Шелленберг трусливо зажмурился и поднял голову вверх, улыбаясь. Его губы дрожали, а руки пришлось сжать в кулаки и спрятать в карманы.
— А ваша жена? Ваши дети, бригадефюрер?
Голос Штирлица сел. В горле стоял ком.
Шелленберг дёрнулся, точно от удара, и приоткрыл один глаз.
— Давайте скорее.
— Зачем вы это делаете?
— А вы не понимаете, Штирлиц? Вы же умный человек. Если я вас сдам, я получу, положим, новое звание. Или медаль. Но Рейх, — улыбка замерла у него на губах, — но Рейх доживает последние дни. Кто-то из нас двоих должен быть на вершине, правда? — Тут его голос сорвался. — Я ведь вам добра желаю, Штирлиц, — и он всхлипнул, всхлипнул тихо, по-детски, наивно и совсем неожиданно.

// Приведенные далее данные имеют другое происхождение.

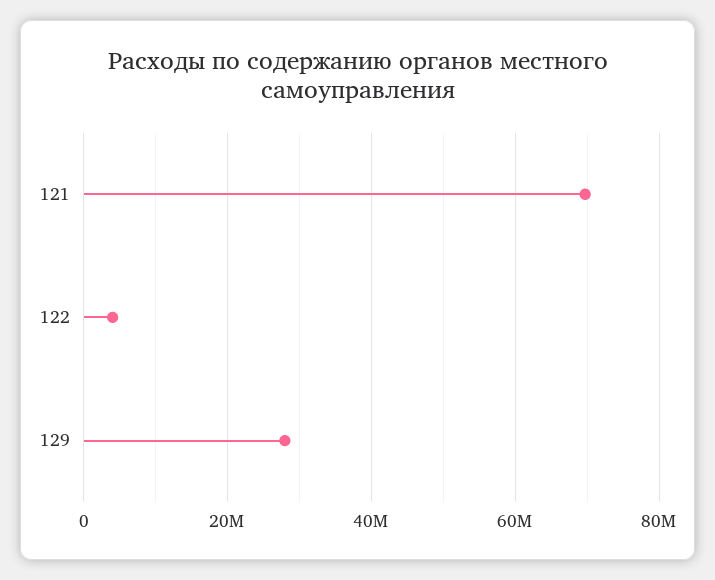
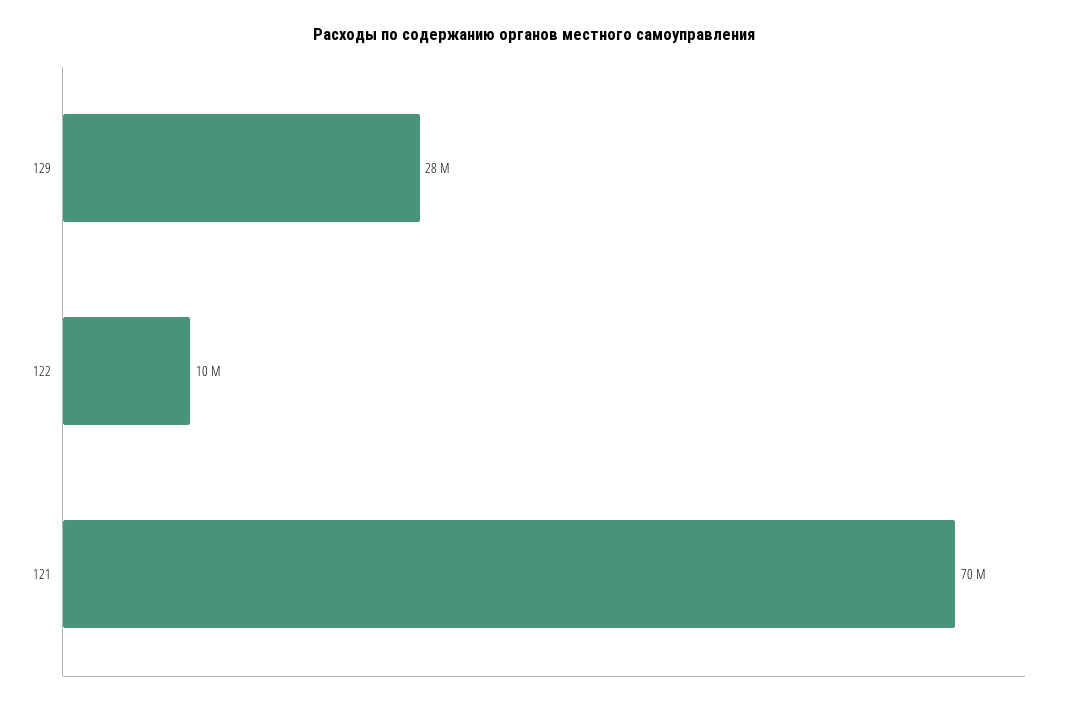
122: 4000000 -> 10000000

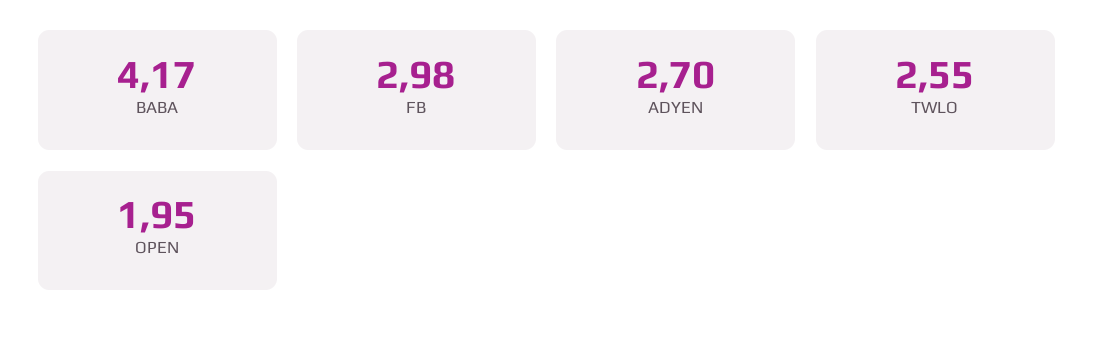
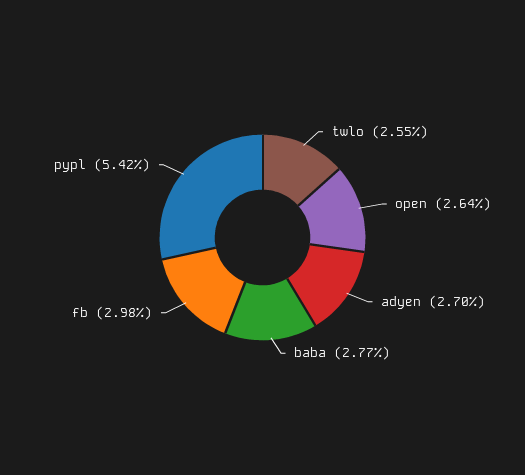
BABA: 4.17 -> 2.77
OPEN: 1.95 -> 2.64
pypl: none -> 5.42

Штирлиц почувствовал, что сам боится неимоверно. Никогда ещё, даже во время самых сокрушительных провалов, Шелленберг не боялся и тем более не плакал. Он бесился, когда Мюллер уводил его людей, нервничал, когда ему грозил Гиммлер, ругался, когда кто-то из агентов упускал важную деталь, но никогда не боялся.
Штирлицу стало вдруг бесконечно жаль этого усталого человека, виноватого только в том, что он родился, когда родился, и там, где родился. Ведь Шелленберг хотел жить, хотел помочь себе и ему, Штирлицу, хотел увести далеко-далеко, туда, где их бы не коснулись ни войны, ни союзники, ни нацисты, а оказался снова потерянным.
Штирлиц медленно поднял пистолет. Холодная рукоять обжигала руки.
По щеке прокатилась одинокая слеза.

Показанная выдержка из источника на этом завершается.